▼▼▼

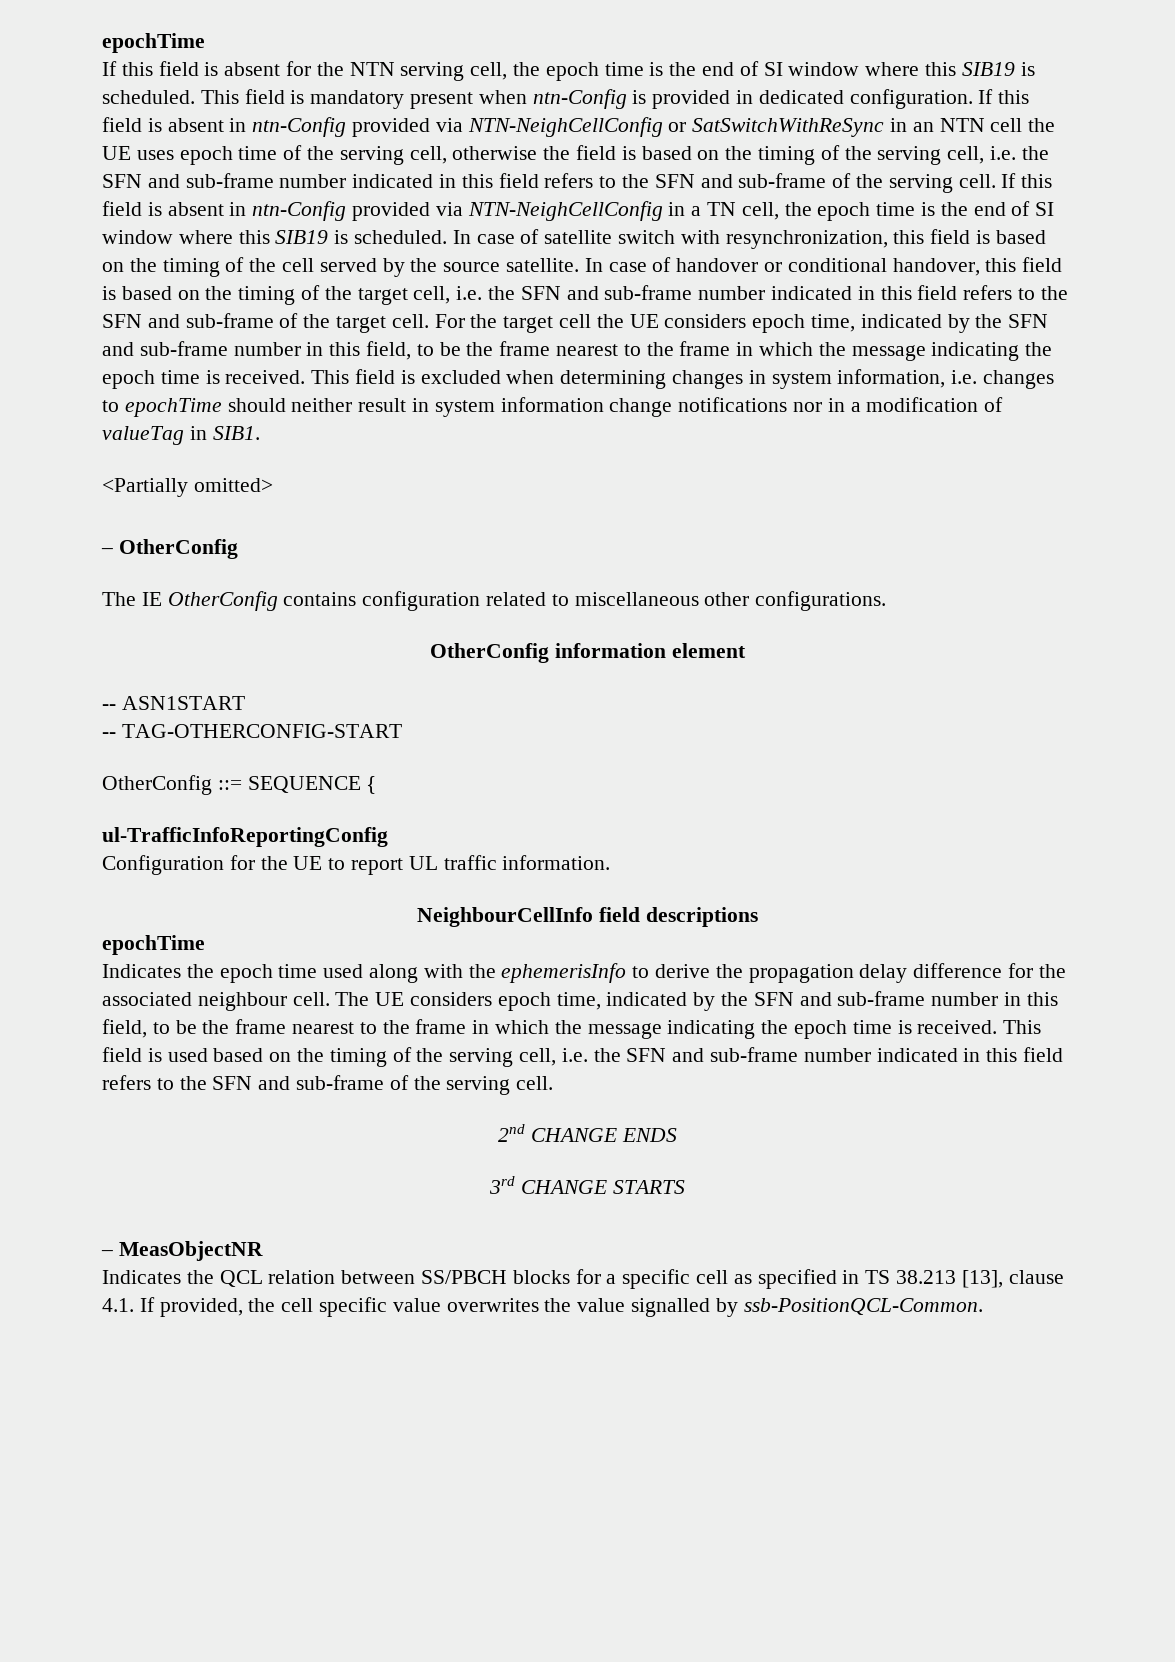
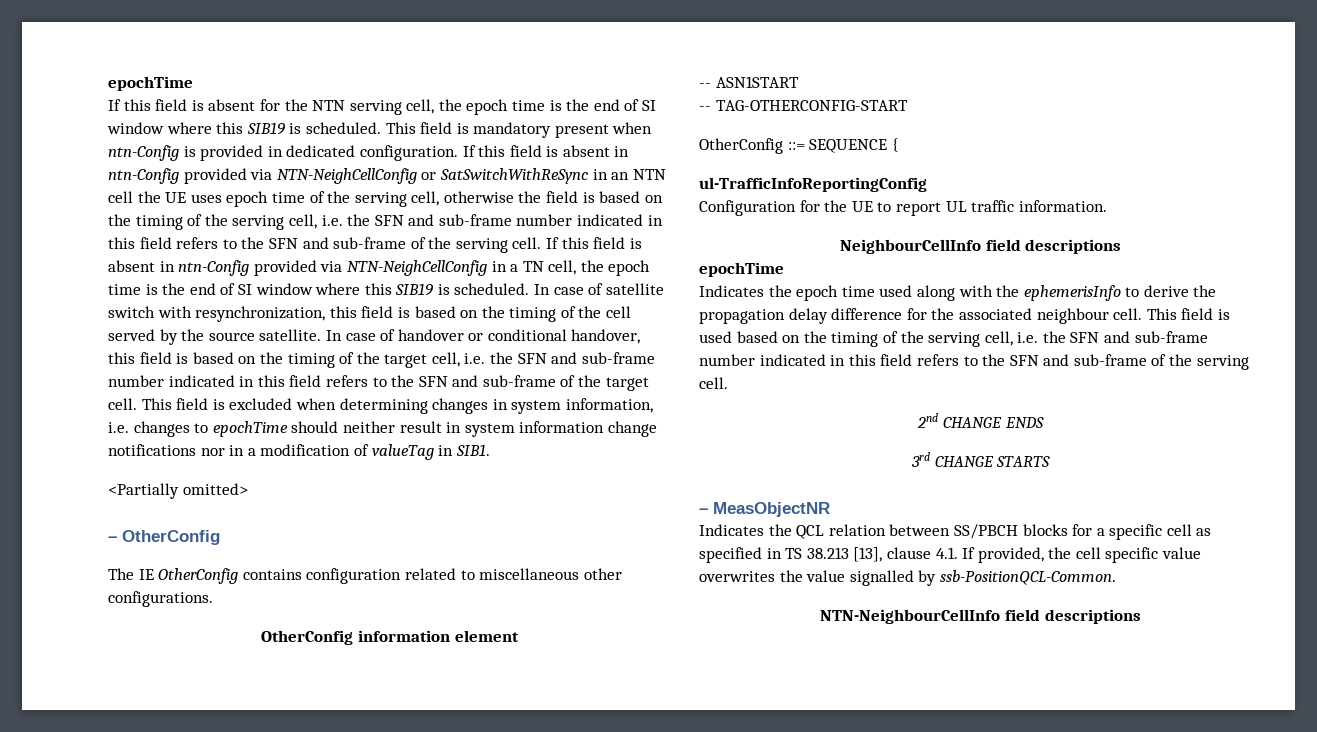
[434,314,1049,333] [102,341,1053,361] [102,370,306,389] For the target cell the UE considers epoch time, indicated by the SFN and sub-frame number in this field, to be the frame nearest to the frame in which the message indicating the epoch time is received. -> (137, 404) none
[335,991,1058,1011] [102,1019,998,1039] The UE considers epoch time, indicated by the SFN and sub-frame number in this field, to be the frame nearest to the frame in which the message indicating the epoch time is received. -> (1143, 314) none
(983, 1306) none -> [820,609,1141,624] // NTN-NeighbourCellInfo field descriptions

▲▲▲
▼▼▼

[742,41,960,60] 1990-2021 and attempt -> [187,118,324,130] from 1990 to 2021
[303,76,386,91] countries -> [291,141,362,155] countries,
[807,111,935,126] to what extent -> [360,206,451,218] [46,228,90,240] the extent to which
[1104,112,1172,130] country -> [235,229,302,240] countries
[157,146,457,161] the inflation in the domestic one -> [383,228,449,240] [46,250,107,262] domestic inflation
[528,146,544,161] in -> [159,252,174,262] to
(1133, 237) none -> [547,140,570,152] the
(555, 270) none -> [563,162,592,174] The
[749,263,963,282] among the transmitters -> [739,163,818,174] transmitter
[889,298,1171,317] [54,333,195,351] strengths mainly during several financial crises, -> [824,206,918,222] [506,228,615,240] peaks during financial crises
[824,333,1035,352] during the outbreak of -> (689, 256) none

▲▲▲

■ **EXERCISE INSTRUCTIONS**
Looking only at the lines of the material above, count those containing "during" and give that number by itself.

■ **COMPLETED EXERCISE**
2